* **Task goal**
Write out all of the entries that follow, word for word, but skip the pictures.

* **Material provided**

====================

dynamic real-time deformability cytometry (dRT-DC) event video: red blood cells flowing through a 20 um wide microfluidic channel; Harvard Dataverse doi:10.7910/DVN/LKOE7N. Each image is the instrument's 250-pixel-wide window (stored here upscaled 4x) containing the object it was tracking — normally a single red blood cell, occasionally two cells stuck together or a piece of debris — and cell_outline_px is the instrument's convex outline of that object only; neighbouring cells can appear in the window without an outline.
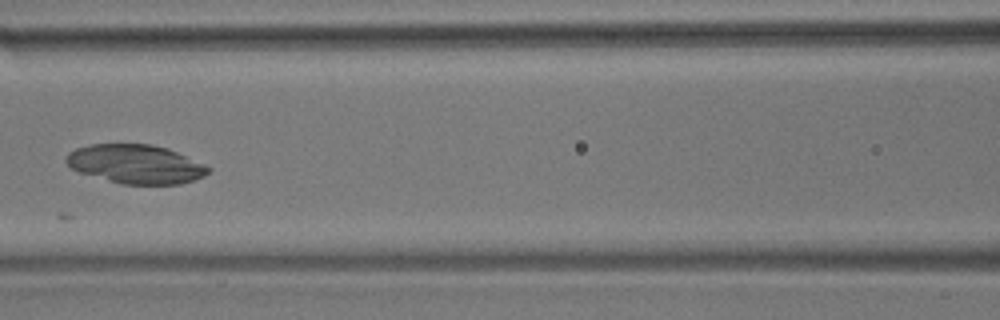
{"species": "common noctule bat (a hibernating species)", "species_latin": "Nyctalus noctula", "temperature_condition": "room temperature", "stored_images_in_passage": 6, "camera_frame_rate_fps": 3000, "um_per_image_px": 0.085, "animal": {"sex": "male", "body_mass_g": 17.9}, "frame": {"image": 1, "passage_image": 6, "time_ms": 6.0, "image_size_px": [1000, 320], "cell_outline_px": [[212, 168], [204, 176], [180, 184], [120, 184], [80, 172], [72, 168], [64, 160], [68, 152], [76, 148], [92, 144], [152, 144], [168, 148], [204, 164]], "centroid_in_image_um": [11.53, 13.94], "position_along_channel_um": 155.1, "area_um2": 32.14}}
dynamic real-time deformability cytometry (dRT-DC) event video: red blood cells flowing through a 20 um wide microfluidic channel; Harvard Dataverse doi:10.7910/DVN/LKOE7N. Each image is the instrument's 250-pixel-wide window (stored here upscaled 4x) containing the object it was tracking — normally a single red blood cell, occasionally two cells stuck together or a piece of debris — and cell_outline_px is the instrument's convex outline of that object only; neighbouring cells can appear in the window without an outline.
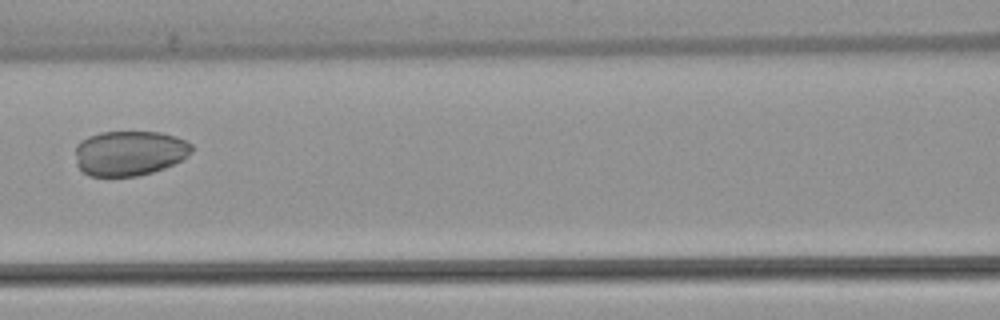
{"species": "common noctule bat (a hibernating species)", "species_latin": "Nyctalus noctula", "temperature_condition": "warm", "stored_images_in_passage": 3, "camera_frame_rate_fps": 3000, "um_per_image_px": 0.085, "animal": {"sex": "female", "body_mass_g": 22.7, "forearm_length_mm": 54.2}, "frame": {"image": 1, "passage_image": 3, "time_ms": 2.333, "image_size_px": [1000, 320], "cell_outline_px": [[192, 152], [184, 160], [164, 168], [152, 172], [136, 176], [88, 176], [76, 164], [76, 144], [80, 140], [88, 136], [100, 132], [160, 132], [176, 136], [192, 144]], "centroid_in_image_um": [11.01, 13.01], "position_along_channel_um": 155.6, "area_um2": 30.75}}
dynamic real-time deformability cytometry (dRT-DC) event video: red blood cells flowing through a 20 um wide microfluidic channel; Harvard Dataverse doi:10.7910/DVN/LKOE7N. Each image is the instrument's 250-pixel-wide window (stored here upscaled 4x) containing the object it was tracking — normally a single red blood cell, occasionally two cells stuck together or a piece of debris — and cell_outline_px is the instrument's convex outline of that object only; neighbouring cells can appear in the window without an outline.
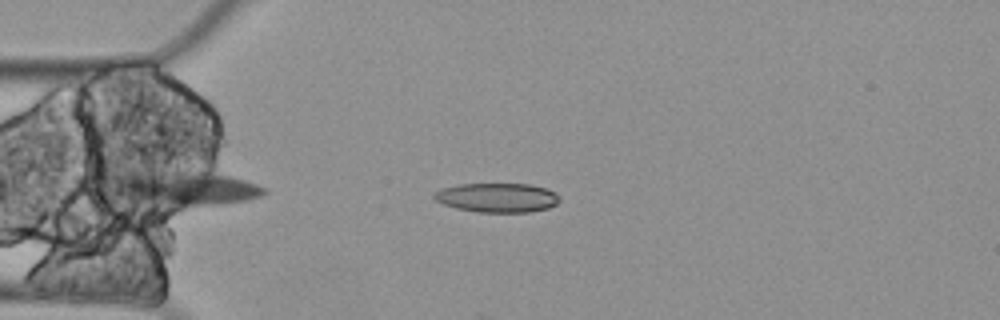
{"species": "Egyptian fruit bat (a non-hibernating species)", "species_latin": "Rousettus aegyptiacus", "temperature_condition": "cold", "stored_images_in_passage": 7, "camera_frame_rate_fps": 3000, "um_per_image_px": 0.085, "animal": {"sex": "female"}, "frame": {"image": 1, "passage_image": 5, "time_ms": 1.333, "image_size_px": [1000, 320], "cell_outline_px": [[560, 200], [556, 204], [548, 208], [528, 212], [476, 212], [456, 208], [444, 204], [436, 200], [432, 196], [436, 192], [444, 188], [460, 184], [532, 184], [548, 188], [556, 192], [560, 196]], "centroid_in_image_um": [42.32, 16.8], "position_along_channel_um": 42.7, "area_um2": 21.44}}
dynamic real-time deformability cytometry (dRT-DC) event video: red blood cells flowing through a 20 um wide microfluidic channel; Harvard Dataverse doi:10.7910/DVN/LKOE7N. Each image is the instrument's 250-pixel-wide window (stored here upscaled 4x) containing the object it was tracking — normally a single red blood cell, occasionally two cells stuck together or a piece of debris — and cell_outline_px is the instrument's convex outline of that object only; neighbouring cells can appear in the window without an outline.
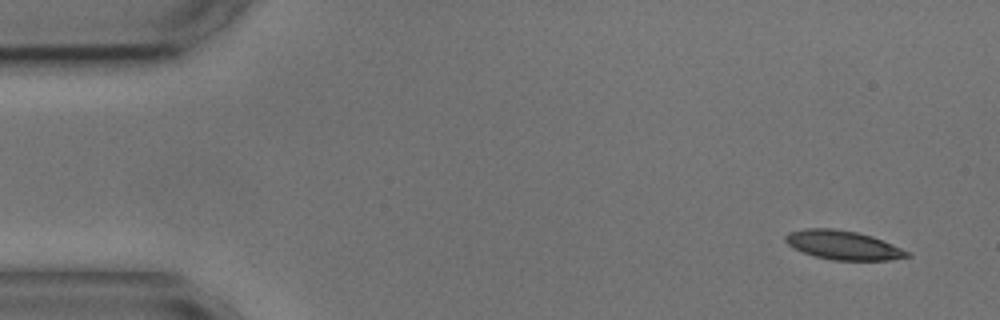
{"species": "common noctule bat (a hibernating species)", "species_latin": "Nyctalus noctula", "temperature_condition": "cold", "stored_images_in_passage": 4, "camera_frame_rate_fps": 3000, "um_per_image_px": 0.085, "animal": {"sex": "male", "body_mass_g": 17.9, "forearm_length_mm": 54.2}, "frame": {"image": 1, "passage_image": 1, "time_ms": 0.0, "image_size_px": [1000, 320], "cell_outline_px": [[912, 256], [888, 260], [832, 260], [816, 256], [804, 252], [788, 244], [784, 240], [784, 236], [788, 232], [804, 228], [832, 228], [856, 232], [872, 236], [892, 244], [908, 252]], "centroid_in_image_um": [71.64, 20.82], "position_along_channel_um": 13.4, "area_um2": 20.35}}
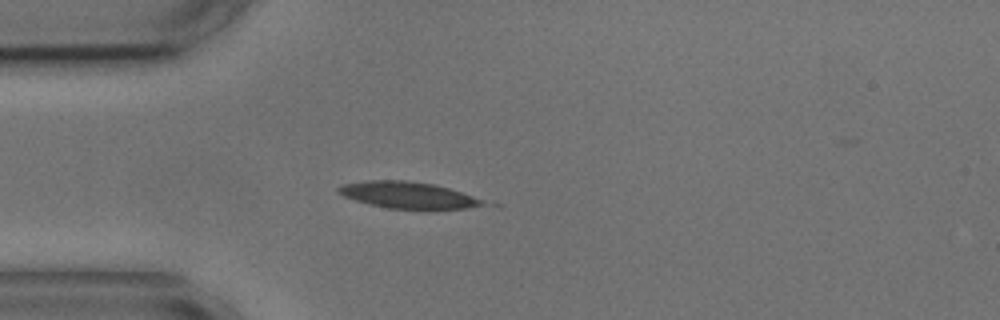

====================

* **Completed task**
dynamic real-time deformability cytometry (dRT-DC) event video: red blood cells flowing through a 20 um wide microfluidic channel; Harvard Dataverse doi:10.7910/DVN/LKOE7N. Each image is the instrument's 250-pixel-wide window (stored here upscaled 4x) containing the object it was tracking — normally a single red blood cell, occasionally two cells stuck together or a piece of debris — and cell_outline_px is the instrument's convex outline of that object only; neighbouring cells can appear in the window without an outline.
{"species": "common noctule bat (a hibernating species)", "species_latin": "Nyctalus noctula", "temperature_condition": "room temperature", "stored_images_in_passage": 6, "camera_frame_rate_fps": 3000, "um_per_image_px": 0.085, "animal": {"sex": "male", "body_mass_g": 17.9}, "frame": {"image": 1, "passage_image": 6, "time_ms": 6.0, "image_size_px": [1000, 320], "cell_outline_px": [[212, 168], [204, 176], [180, 184], [120, 184], [80, 172], [72, 168], [64, 160], [68, 152], [76, 148], [92, 144], [152, 144], [168, 148], [204, 164]], "centroid_in_image_um": [11.53, 13.94], "position_along_channel_um": 155.1, "area_um2": 32.14}}
dynamic real-time deformability cytometry (dRT-DC) event video: red blood cells flowing through a 20 um wide microfluidic channel; Harvard Dataverse doi:10.7910/DVN/LKOE7N. Each image is the instrument's 250-pixel-wide window (stored here upscaled 4x) containing the object it was tracking — normally a single red blood cell, occasionally two cells stuck together or a piece of debris — and cell_outline_px is the instrument's convex outline of that object only; neighbouring cells can appear in the window without an outline.
{"species": "common noctule bat (a hibernating species)", "species_latin": "Nyctalus noctula", "temperature_condition": "warm", "stored_images_in_passage": 3, "camera_frame_rate_fps": 3000, "um_per_image_px": 0.085, "animal": {"sex": "female", "body_mass_g": 22.7, "forearm_length_mm": 54.2}, "frame": {"image": 1, "passage_image": 3, "time_ms": 2.333, "image_size_px": [1000, 320], "cell_outline_px": [[192, 152], [184, 160], [164, 168], [152, 172], [136, 176], [88, 176], [76, 164], [76, 144], [80, 140], [88, 136], [100, 132], [160, 132], [176, 136], [192, 144]], "centroid_in_image_um": [11.01, 13.01], "position_along_channel_um": 155.6, "area_um2": 30.75}}
dynamic real-time deformability cytometry (dRT-DC) event video: red blood cells flowing through a 20 um wide microfluidic channel; Harvard Dataverse doi:10.7910/DVN/LKOE7N. Each image is the instrument's 250-pixel-wide window (stored here upscaled 4x) containing the object it was tracking — normally a single red blood cell, occasionally two cells stuck together or a piece of debris — and cell_outline_px is the instrument's convex outline of that object only; neighbouring cells can appear in the window without an outline.
{"species": "Egyptian fruit bat (a non-hibernating species)", "species_latin": "Rousettus aegyptiacus", "temperature_condition": "cold", "stored_images_in_passage": 7, "camera_frame_rate_fps": 3000, "um_per_image_px": 0.085, "animal": {"sex": "female"}, "frame": {"image": 1, "passage_image": 5, "time_ms": 1.333, "image_size_px": [1000, 320], "cell_outline_px": [[560, 200], [556, 204], [548, 208], [528, 212], [476, 212], [456, 208], [444, 204], [436, 200], [432, 196], [436, 192], [444, 188], [460, 184], [532, 184], [548, 188], [556, 192], [560, 196]], "centroid_in_image_um": [42.32, 16.8], "position_along_channel_um": 42.7, "area_um2": 21.44}}
dynamic real-time deformability cytometry (dRT-DC) event video: red blood cells flowing through a 20 um wide microfluidic channel; Harvard Dataverse doi:10.7910/DVN/LKOE7N. Each image is the instrument's 250-pixel-wide window (stored here upscaled 4x) containing the object it was tracking — normally a single red blood cell, occasionally two cells stuck together or a piece of debris — and cell_outline_px is the instrument's convex outline of that object only; neighbouring cells can appear in the window without an outline.
{"species": "common noctule bat (a hibernating species)", "species_latin": "Nyctalus noctula", "temperature_condition": "cold", "stored_images_in_passage": 4, "camera_frame_rate_fps": 3000, "um_per_image_px": 0.085, "animal": {"sex": "male", "body_mass_g": 17.9, "forearm_length_mm": 54.2}, "frame": {"image": 1, "passage_image": 1, "time_ms": 0.0, "image_size_px": [1000, 320], "cell_outline_px": [[912, 256], [888, 260], [832, 260], [816, 256], [804, 252], [788, 244], [784, 240], [784, 236], [788, 232], [804, 228], [832, 228], [856, 232], [872, 236], [892, 244], [908, 252]], "centroid_in_image_um": [71.64, 20.82], "position_along_channel_um": 13.4, "area_um2": 20.35}}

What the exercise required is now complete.